プラムとハーリィ
職域に戻ったハーリィは、夜明け迄にラナクスに会っておこうと保魂域を訪れた。
アーマルの尾の騒ぎが その後どう扱われているのかを聞いておこうと考えた為だ。
瞬移なども結界の影響で制限されている場所なので、姿を消して飛んでいると中庭に佇む影を見つけた。

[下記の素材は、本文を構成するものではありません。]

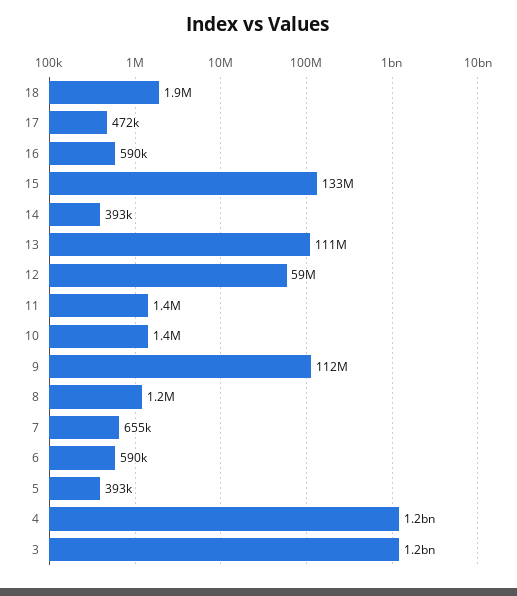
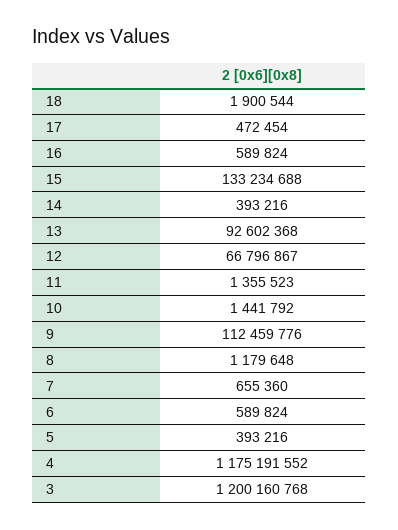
13: 111000000 -> 92602368
12: 59000000 -> 66796867

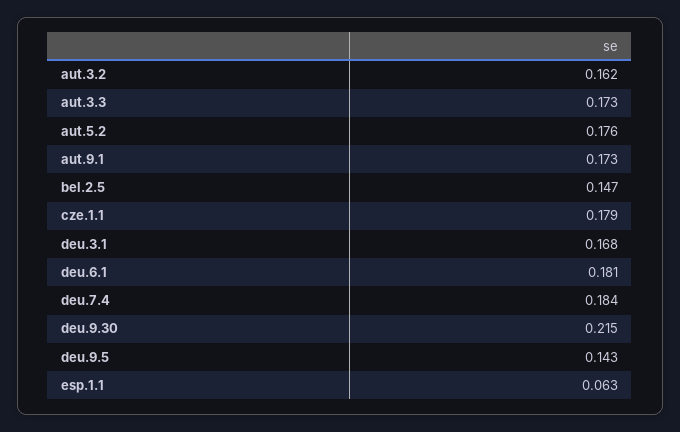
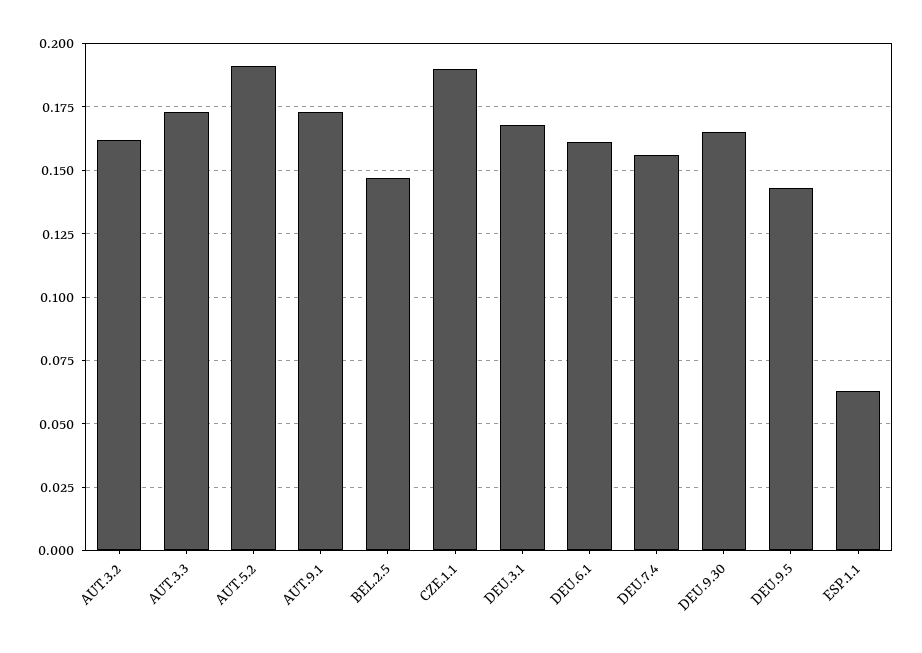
aut.5.2: 0.176 -> 0.19
cze.1.1: 0.179 -> 0.19
deu.6.1: 0.181 -> 0.16
deu.7.4: 0.184 -> 0.155
deu.9.30: 0.215 -> 0.165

獣神は昼も夜も然程の違いもなく活動しているが、これも劣化 故なのか、人神は夜は大抵 眠っているので警戒を保って近付いた。
女神か? 夜中に何をしている?
回り込み、天を仰ぐ横顔を確かめた。
プラムか……やはり泣いているのか。
しかし声を掛けたところで
慰めの言葉すらも浮かばぬ。
女性の扱いは分からないと自嘲を込めて肩を竦め、生涯独身を覚悟して去ろうとした。
【ハーリィ様?】
恐る恐る振り返ると、無理矢理な笑顔がハーリィを捉えていた。
【プラム、だな?
その……邪魔をしてしまった。すまぬ】
【いえ……ミュムから聞いたのですね?】
【心配していた】
【エィムのことは……とっくに諦めていたのです。
死司と再生は見習いの間、必ずペアで活動します。
エィムが死司を選び、試験で知り合った狐の女の子を選んだ時に、私は……】
言葉を止め、頬を伝う涙を浄化した。
【私は絶望感から最も接触しなさそうな保魂を選んだのです。
私の恋は、その時 終わったのです。
そう……思っていたのに悲しくて……今夜だけは泣いておこうと星だけを見ていたのです】
【夜明けが近い】
【はい。朝陽を見たら、エィムは兄。
そう決めて星を見――あっ】
大粒の涙がぼろぼろと溢れ落ちていた。
【心を偽るな。
壊れそうだと悲鳴を上げている】
その言葉で心に決壊を起こしてしまったプラムはハーリィに飛び込むように抱きつき、声を押し殺して泣いた。
【ラナクス、明日――いや、もう今日か。
プラムの予定は?】
【ハーリィか。
休ませようと思っていた。
落ち込みが激しいのでな】
【そうか。では借りて行く】
【ふむ……頼む】
【ラナクスに話があったのだが……また、夜にでも】
【ふむ。心得ておく】
【プラム、声を上げてもよい場所に移動するぞ】
プラムからは返事は無かったが、ハーリィは大きく瞬移した。
―◦―
【此処ならば誰も来ぬ。
声を上げても誰も聞けぬ】
膝から崩れたプラムはハーリィの腿の辺りで泣きじゃくった。
動けばプラムを壊してしまいそうな気がして身動きがとれなくなったハーリィは掛ける言葉をさんざん探していたが、とうとう諦めて辛うじて届く後頭部を触れるか触れないか程度に撫で続けた。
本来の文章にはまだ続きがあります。